The completion of initiatives to enhance pedestrian and cyclist connections over the River Aire represents a noteworthy achievement in advancing cycling infrastructure within Leeds city centre.
The Crown Point Bridge Gateway project introduces a protected cycle track spanning over 1km across Crown Point Bridge, Crown Point Road, and Black Bull Street. The primary goal is to enhance connectivity to the city’s southeast, encouraging individuals to opt for walking, cycling, or wheeling for shorter journeys.
This scheme establishes connections to local educational institutions and new developments on the south bank, facilitating increased participation in cycling for city travel. Additionally, the project offers valuable work experience to local students.
Joshua, an apprentice traffic engineer involved in the scheme, expressed, “As an apprentice, I had the opportunity to contribute to the construction of the Crown Point Bridge and Black Bull Street scheme. My responsibilities included assisting the experienced traffic engineer in overseeing the construction process, monitoring progress, and observing on-site issue resolution. I gained valuable skills and knowledge that will benefit my future career as a traffic engineer and support my studies at Leeds College of Building.”
The Crown Point Bridge Gateway is part of a broader initiative to address gaps in Leeds’ existing cycle network, incorporating 2.71km of two-way protected cycle tracks, wider pavements, and safer crossings.
The Council aims to achieve a 33% increase in walking and a 400% increase in cycling by 2030 by providing safer options for walking and cycling. Progress toward this objective has been evident over the past year, with an increase in both walking and cycling journeys in the city centre.
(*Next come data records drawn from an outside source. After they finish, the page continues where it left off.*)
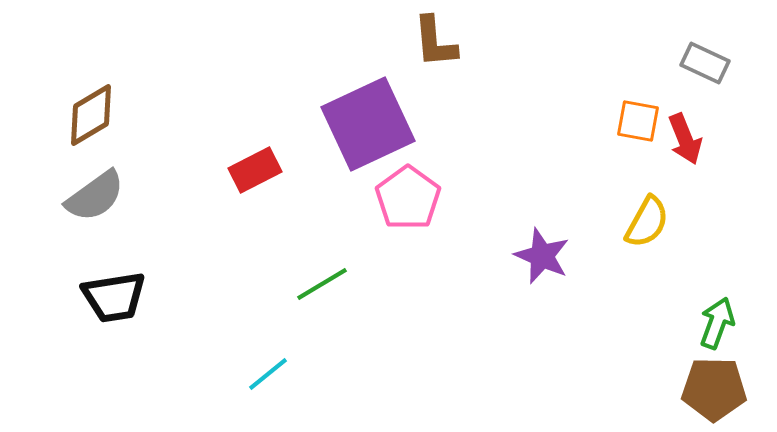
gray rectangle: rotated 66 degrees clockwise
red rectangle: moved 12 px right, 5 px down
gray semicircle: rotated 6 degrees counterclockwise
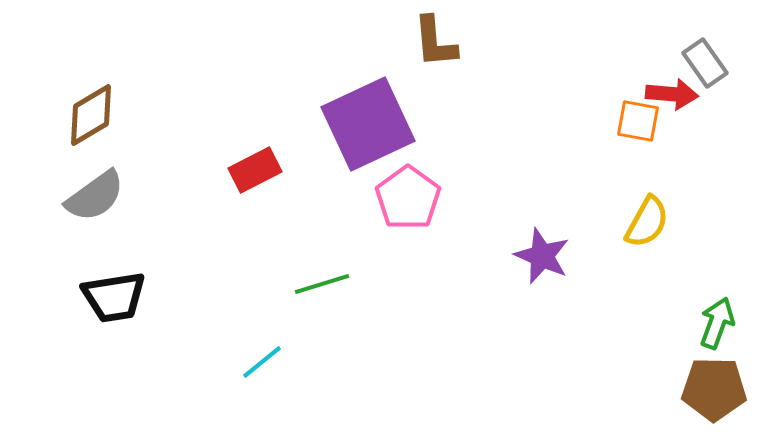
gray rectangle: rotated 30 degrees clockwise
red arrow: moved 13 px left, 45 px up; rotated 63 degrees counterclockwise
green line: rotated 14 degrees clockwise
cyan line: moved 6 px left, 12 px up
The newly established route offers an alternative to driving into the city, expanding and connecting Leeds’ cycling network. It provides direct cycle routes to Hunslet, Elland Road, White Rose, and Stourton Park & Ride, as well as proximity to e-bike docking stations available for hire through the Leeds City Bikes scheme.
Councillor Helen Hayden, executive member for sustainable development and infrastructure, said; “I am thrilled to see the finished improvements to the Crown Point Bridge Gateway and it provides a vital route into the city which is already well used by commuters and cycle users. I’d also like to thank everyone for their patience whilst the work was ongoing.
“We’re making good progress with our targets to increase walking and cycling in the city and schemes like this give even more people the opportunity to try alternative methods of travel for getting around.
“By increasing the opportunities for giving cycling a go, more people will be able to embrace cycling as a normal everyday activity for getting to and from key destinations and it will help our ambition to reduce reliance on car travel for shorter journeys.”
Both the e-bike hire scheme and the cycle network improvements are being delivered by Leeds City Council in partnership with the West Yorkshire Combined Authority.
Tracy Brabin, Mayor of West Yorkshire, said; “This investment in Leeds city centre is just one of the ways we’re working together to make West Yorkshire a better place to live and work.
“Changing our travel habits is about having access to different options.
“A reliable and inclusive transport network, which puts cycling and walking at the heart of our everyday lives, is key to our plans for a stronger and better-connected region.”
Other ongoing or nearing completion projects within the cycling network improvements package include Western Gateway (Kirkstall Road to Wellington Street A65), Dewsbury Road Connector (Dewsbury Road and Parkfield Street), and Southern Gateway (Neville Street and Sovereign Street). These projects fall under the Transforming Cities Fund programme by the Combined Authority, focusing on facilitating easier walking, cycling, and public transport use.